At its peak, 672,000 customers across the state were without power, and the number has ebbed and flowed as electricity has been restored in some areas and knocked out again in other places, Butler said.
Crews number 854 at this point — 488 line crews with a speciality in pole and wire repair and 366 tree crews there to clear the road of tree debris. An additional 75 crews were on their way to the state with 43 expected Tuesday, Butler said.
This has been the largest restoration effort the company has been involved in, breaking the outage record previously set by Hurricane Gloria in 1985 and also surpassing staffing levels of many prior storms, officials said.
"We recognize that electricity is the lifeblood of our lifestyle today," Butler said. "We recognize that but it's going to take time. The amount of damage we have is unprecedented."
Worker shortage has made it difficult for CL&P to fully staff its restoration efforts, Butler said. The company had planned to have 1,000 crews working across the state but ran into difficulties getting enough staff, particularly from out of state.
Some out-of-state crews, which were promised to Connecticut, never made it while others were recalled due to staffing needs in their hometowns, which also experienced storm damage, Butler said.
"Crews that people were expecting to be released got held or just didn't arrive," he said.
The company started last Wednesday trying to bolster its staffing levels and officials had thought they had enough. But Tropical Storm Irene wreaked damage on several states across the eastern seaboard, which in turn reduced the pool of available resources, Butler said.
"This is widespread impact from the Carolinas into Canada," he said.

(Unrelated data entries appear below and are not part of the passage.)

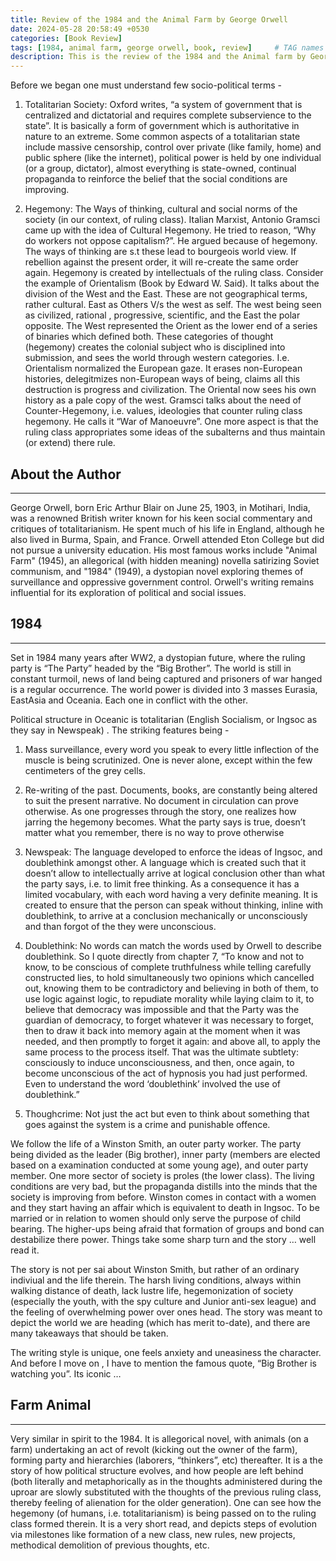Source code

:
 ```yaml
---
title: Review of the 1984 and the Animal Farm by George Orwell
date: 2024-05-28 20:58:49 +0530
categories: [Book Review]
tags: [1984, animal farm, george orwell, book, review]     # TAG names should always be lowercase
description: This is the review of the 1984 and the Animal farm by George Orwell
---
```


Before we began one must understand few socio-political terms -

1. Totalitarian Society: Oxford writes, “a system of government that is centralized and dictatorial and requires complete subservience to the state”. It is basically a form of government which is authoritative in nature to an extreme. Some common aspects of a totalitarian state include massive censorship, control over private (like family, home) and public sphere (like the internet), political power is held by one individual (or a group, dictator), almost everything is state-owned, continual propaganda to reinforce the belief that the social conditions are improving.

2. Hegemony: The Ways of thinking, cultural and social norms of the society (in our context, of ruling class). Italian Marxist, Antonio Gramsci came up with the idea of Cultural Hegemony. He tried to reason, “Why do workers not oppose capitalism?”. He argued because of hegemony.  The ways of thinking are s.t these lead to bourgeois world view. If rebellion against the present order, it will re-create the same order again. Hegemony is created by intellectuals of the ruling class. Consider the example of Orientalism (Book by Edward W. Said). It talks about the division of the West and the East. These are not geographical terms, rather cultural. East as Others V/s the west as self. The west being seen as civilized, rational , progressive, scientific, and the East the polar opposite. The West represented the Orient as the lower end of a series of binaries which defined both. These categories of thought (hegemony) creates the colonial subject who is disciplined into submission, and sees the world through western categories. I.e. Orientalism normalized the European gaze. It erases non-European histories, delegitmizes non-European ways of being, claims all this destruction is progress and civilization. The Oriental now sees his own history as a pale copy of the west. Gramsci talks about the need of Counter-Hegemony, i.e. values, ideologies that counter ruling class hegemony. He calls it “War of Manoeuvre”. One more aspect is that the ruling class appropriates some ideas of the subalterns and thus maintain (or extend) there rule. 

## About the Author

---

George Orwell, born Eric Arthur Blair on June 25, 1903, in Motihari, India, was a renowned British writer known for his keen social commentary and critiques of totalitarianism. He spent much of his life in England, although he also lived in Burma, Spain, and France. Orwell attended Eton College but did not pursue a university education. His most famous works include "Animal Farm" (1945), an allegorical (with hidden meaning) novella satirizing Soviet communism, and "1984" (1949), a dystopian novel exploring themes of surveillance and oppressive government control. Orwell's writing remains influential for its exploration of political and social issues.

## 1984

---

Set in 1984 many years after WW2, a dystopian future, where the ruling party is “The Party” headed by the “Big Brother”. The world is still in constant turmoil, news of land being captured and prisoners of war hanged is a regular occurrence. The world power is divided into 3 masses Eurasia, EastAsia and Oceania. Each one in conflict with the other. 

Political structure in Oceanic is totalitarian (English Socialism, or Ingsoc as they say in Newspeak) . The striking features being -

1. Mass surveillance, every word you speak to every little inflection of the muscle is being scrutinized. One is never alone, except within the few centimeters of the grey cells. 

2. Re-writing of the past. Documents, books, are constantly being altered to suit the present narrative. No document in circulation can prove otherwise. As one progresses through the story, one realizes how jarring the hegemony becomes. What the party says is true, doesn’t matter what you remember, there is no way to prove otherwise

3. Newspeak: The language developed to enforce the ideas of Ingsoc, and doublethink amongst other. A language which is created such that it doesn’t allow to intellectually arrive at logical conclusion other than what the party says, i.e. to limit free thinking. As a consequence it has a limited vocabulary, with each word having a very definite meaning. It is created to ensure that the person can speak without thinking, inline with doublethink, to arrive at a conclusion mechanically or unconsciously and than forgot of the they were unconscious.

4. Doublethink: No words can match the words used by Orwell to describe doublethink. So I quote directly from chapter 7, “To know and not to know, to be conscious of complete truthfulness while telling carefully constructed lies, to hold simultaneously two opinions which cancelled out, knowing them to be contradictory and believing in both of them, to use logic against logic, to repudiate morality while laying claim to it, to believe that democracy was impossible and that the Party was the guardian of democracy, to forget whatever it was necessary to forget, then to draw it back into memory again at the moment when it was needed, and then promptly to forget it again: and above all, to apply the same process to the process itself. That was the ultimate subtlety: consciously to induce unconsciousness, and then, once again, to become unconscious of the act of hypnosis you had just performed. Even to understand the word ‘doublethink’ involved the use of doublethink.”

5. Thoughcrime: Not just the act but even to think about something that goes against the system is a crime and punishable offence.

We follow the life of a Winston Smith, an outer party worker. The party being divided as the leader (Big brother), inner party (members are elected based on a examination conducted at some young age), and outer party member. One more sector of society is proles (the lower class). The living conditions are very bad, but the propaganda distills into the minds that the society is improving from before. Winston comes in contact with a women and they start having an affair which is equivalent to death in Ingsoc. To be married or in relation to women should only serve the purpose of child bearing. The higher-ups being afraid that formation of groups and bond can destabilize there power. Things take some sharp turn and the story … well read it. 

The story is not per sai about Winston Smith, but rather of an ordinary indiviual and the life therein. The harsh living conditions, always within walking distance of death, lack lustre life, hegemonization of society (especially the youth, with the spy culture and Junior anti-sex league) and the feeling of overwhelming power over ones head. The story was meant to depict the world we are heading (which has merit to-date), and there are many takeaways that should be taken. 

The writing style is unique, one feels anxiety and uneasiness the character. And before I move on , I have to mention the famous quote, “Big Brother is watching you”. Its iconic …

## Farm Animal

---

Very similar in spirit to the 1984. It is allegorical novel, with animals (on a farm) undertaking an act of revolt (kicking out the owner of the farm), forming party and hierarchies (laborers, “thinkers”, etc) thereafter. It is a the story of how political structure evolves, and how people are left behind (both literally and metaphorically as in the thoughts administered during the uproar are slowly substituted with the thoughts of the previous ruling class, thereby feeling of alienation for the older generation). One can see how the hegemony (of humans, i.e. totalitarianism) is being passed on to the ruling class formed therein. It is a very short read, and depicts steps of evolution via milestones like formation of a new class, new rules, new projects, methodical demolition of previous thoughts, etc.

The company has tried reaching farther afield, including flying 34 workers in from the Seattle and British Colombia area, Butler said. Crews from Colorado, as well as Florida, Tennessee, Alabama and Michigan among others, have additionally been brought in.
"We have never quit trying to find crews," he said. "We have reached pretty much across the eastern seaboard."
The damage in the state is widespread although the eastern areas were hit harder, Butler said. The priority for crews have been to restore power to hospitals and healthcare facilities first.
All hospitals in the state have had their electricity restored, Butler said. Officials also are aware of the need to restore power to schools and wastewater treatment plants, he said.
With more than 1,000 roads closed across the state due to the storm damage, CL&P said it has cleared 320 of those to date.
The storm response was in contrast to the storm in March that knocked out power primarily in southwest Connecticut. In that storm, about half as many crews — 561 — were deployed, officials said. In that storm, finding hotel rooms for workers was a logistical issue, while in this case, finding the workers is the harder part, Butler said.
"We are doing everything possible to bring more resources," he said.